Tâches à faire:
[A] Traduisez en anglais cette phrase de l'extrait sur la vie des aînés en RPA : « Il en est des RPA comme des familles ou des écoles : l’esprit ambiant est fortement influencé par ce que les gens en autorité émettent. »
[B] Rédigez la suite de l'extrait sur la vie des aînés en RPA, en reprenant juste après sa dernière phrase.

À bien y penser, en nous offrant ce genre de compensation, on nous infantilise, subtilement. On s’adresse à nous comme à des enfants de cinq ou six ans, comme si notre statut d’octogénaires ou de nonagénaires, nous renvoyait automatiquement à une perception de cet âge.
Il en est des RPA comme des familles ou des écoles : l’esprit ambiant est fortement influencé par ce que les gens en autorité émettent. C’est là que le bât blesse. Je ne doute pas de l’amour et de la tendresse des préposé.e.s à notre égard, leur admirable dévouement en témoigne. C’est à un autre palier que se tisse la toile de fond qui teinte le « vivre ensemble » des lieux de vie.
Chers gestionnaires, réveillez-vous, allumez vos lanternes ! L’image que vous entretenez de nous est en train de changer: de plus en plus, les vieux seront réfractaires à « entrer dans un moule », affirmeront leur individualité, exerceront leur libre arbitre, prendront soin de garder le plus longtemps possible leur autonomie non seulement physique mais avant tout intellectuelle et spirituelle.

Données fournies:
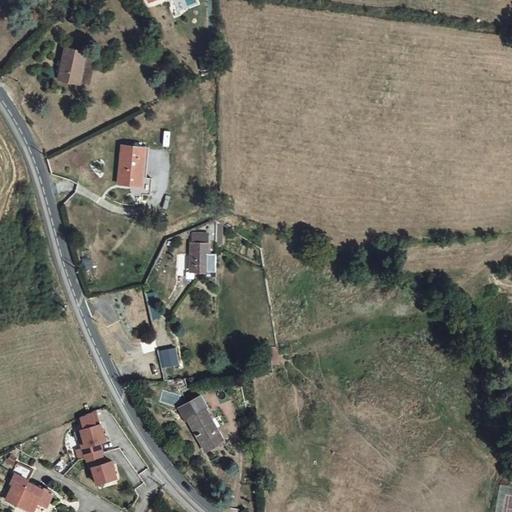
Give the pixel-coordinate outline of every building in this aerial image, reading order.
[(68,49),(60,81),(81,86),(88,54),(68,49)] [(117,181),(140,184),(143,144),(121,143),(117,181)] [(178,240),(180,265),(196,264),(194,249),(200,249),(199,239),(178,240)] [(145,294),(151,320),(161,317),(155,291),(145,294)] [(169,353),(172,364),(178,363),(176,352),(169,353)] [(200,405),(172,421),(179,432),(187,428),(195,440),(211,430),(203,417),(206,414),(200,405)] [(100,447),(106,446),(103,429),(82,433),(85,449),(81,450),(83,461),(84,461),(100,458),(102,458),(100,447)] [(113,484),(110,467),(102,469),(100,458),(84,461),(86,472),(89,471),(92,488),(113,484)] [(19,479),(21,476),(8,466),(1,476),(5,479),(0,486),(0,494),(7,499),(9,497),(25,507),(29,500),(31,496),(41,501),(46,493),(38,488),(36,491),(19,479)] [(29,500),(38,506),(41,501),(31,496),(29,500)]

...

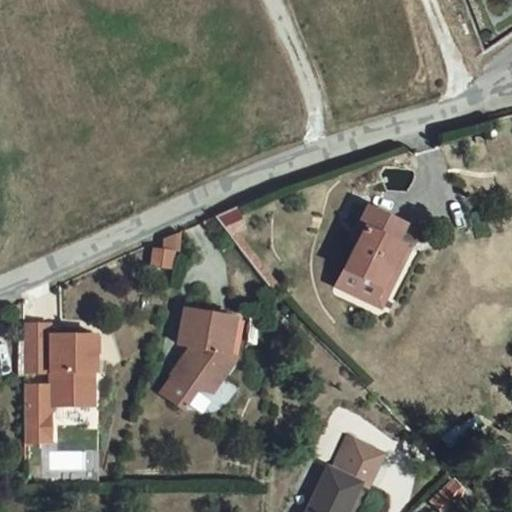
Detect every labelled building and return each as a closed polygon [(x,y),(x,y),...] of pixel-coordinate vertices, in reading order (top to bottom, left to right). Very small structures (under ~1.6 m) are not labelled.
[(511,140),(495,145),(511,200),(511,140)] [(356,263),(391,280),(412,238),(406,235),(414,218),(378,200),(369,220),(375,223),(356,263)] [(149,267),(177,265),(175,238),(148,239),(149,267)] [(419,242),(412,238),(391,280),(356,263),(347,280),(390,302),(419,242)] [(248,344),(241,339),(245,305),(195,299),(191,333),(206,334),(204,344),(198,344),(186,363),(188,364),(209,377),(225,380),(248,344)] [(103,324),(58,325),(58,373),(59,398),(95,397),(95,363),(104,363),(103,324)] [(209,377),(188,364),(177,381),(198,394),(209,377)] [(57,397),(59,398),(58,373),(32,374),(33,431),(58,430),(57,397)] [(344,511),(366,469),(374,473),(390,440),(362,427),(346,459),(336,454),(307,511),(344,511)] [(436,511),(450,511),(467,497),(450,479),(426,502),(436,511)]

Résultats finaux:
[A] It is the same with RPAs as with families or schools: the prevailing atmosphere is strongly influenced by what the people in authority put forward.

[B]
On aura beau devancer l’installation des décors, le solstice d’hiver, lui, ne changera pas sa date du 21 décembre pour autant. Il restera fidèle aux grandes lois de l’Univers.
Qui sommes-nous pour vouloir les adapter à notre soif du paraître ?
SOPH
Bonjour Soph,
Il est vrai que les gens oublient trop souvent de mettre leur énergie à briller de l’intérieur plutôt que de l’extérieur et c’est regrettable.
Rester authentique est tellement important et c’est une preuve de respect envers soi-même qui incite, je crois, les autres à nous respecter également.